# List of tasks
- 1) Answer these questions about the school board statement, one per line, marked (a), (b) and (c):
(a) According to the statement, where should the Board of Education host Brown Bag luncheons?
(b) What should the reports from independent evaluations of major programs cover?
(c) Whose information, besides anecdotal information, should the board not rely on solely?
- 2) Set down everything in the school board statement from "With regard to" down to "and objective decisions.", word for word.
- 3) Take the school board statement further, beginning after its last sentence.

# Excerpted passage
********

As a Board member, I also recognize there are parents and community members that our schools don’t see every day. These individuals are equally important to our children’s education and to the success of our schools. We must go visit with these community members in their neighborhoods and places of employment, if necessary. We should knock on doors periodically throughout the year and meet with community members at local community centers, service organizations, neighborhood events and wherever else we can learn more and have a thoughtful conversation. The Board of Education should host Brown Bag luncheons at local employers to both share and receive information. We must make use of our available resources and networks to hear from people, and commit to doing the hard work that is necessary to reach them.
With regard to ensuring that students’ needs are met, and that school district policies and programs are implemented effectively, I will insist that our school board require routine reviews of our policy and procedures. I will also ask my fellow Board members to ensure that major programs we implement have independent evaluations conducted on them that provide annual and semi-annual reports that pertain to costs, implementation, obstacles, short-comings and successes. We cannot and should not rely solely on anecdotal information about key policies and initiatives that our district and community is heavily invested in financially and programmatically. We also should not rely solely on the information provided to us by our administrative team. It is not about trust; we must ensure we have the information necessary to make informed and objective decisions.

********

# Input data
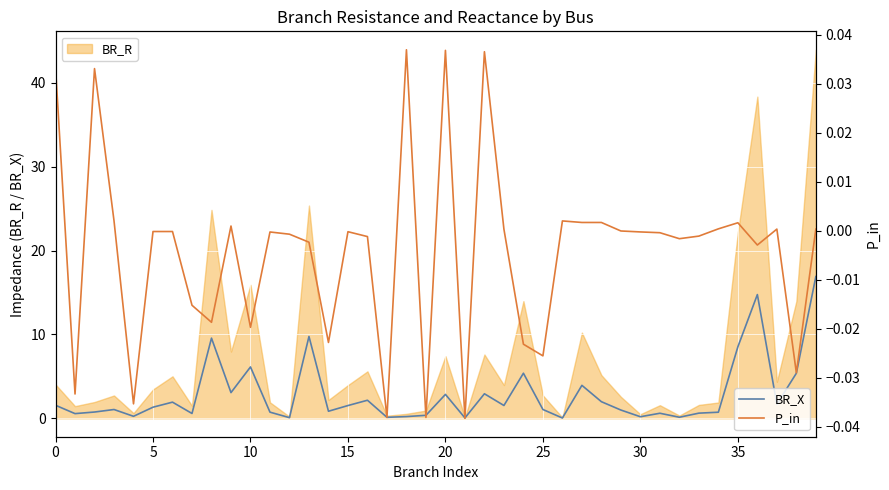

True or false: BR_X and P_in intersect in this chart.

False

********

# Results of the exercise
- 1)
(a) At local employers.
(b) Costs, implementation, obstacles, short-comings and successes.
(c) The administrative team's.

- 2)
With regard to ensuring that students’ needs are met, and that school district policies and programs are implemented effectively, I will insist that our school board require routine reviews of our policy and procedures. I will also ask my fellow Board members to ensure that major programs we implement have independent evaluations conducted on them that provide annual and semi-annual reports that pertain to costs, implementation, obstacles, short-comings and successes. We cannot and should not rely solely on anecdotal information about key policies and initiatives that our district and community is heavily invested in financially and programmatically. We also should not rely solely on the information provided to us by our administrative team. It is not about trust; we must ensure we have the information necessary to make informed and objective decisions.

- 3)
2. In a February Madison365 article, Superintendent Jen Cheatham wrote:“A superintendent, no matter how determined or talented or passionate simply cannot succeed without a Board that clears the path for success.” How do you interpret this statement from a board member’s perspective?
I try to avoid relying on interpretation, especially when we have the time to ask and find out for ourselves. I think this practice is especially important as elected members of the School Board.
That said, I have asked Dr. Cheatham about this previously. What I derived from her response is that she desires to have more support from the Board of Education for key policies and initiatives she feels are important to our children, educators and schools. I also believe she has concerns about the level of partnership she has with certain members of the Board of Education.
3. In 2018-19, 5,661 MMSD students (21% of all students) were identified as advanced learners in one of the five domains: specific academic areas, general intellectual, visual/performing arts, leadership or creativity. This included 8,503 AL designations as some students are identified in multiple areas. Disparities by race, income and language have improved slightly but still need significant work. Providing consistent and systematic advanced instruction (beyond math) to advanced learners continues to be a challenge at most schools. Please explain your thoughts on how schools can address both the critical work of helping students reach proficiency while allowing students to move beyond that level when they are ready.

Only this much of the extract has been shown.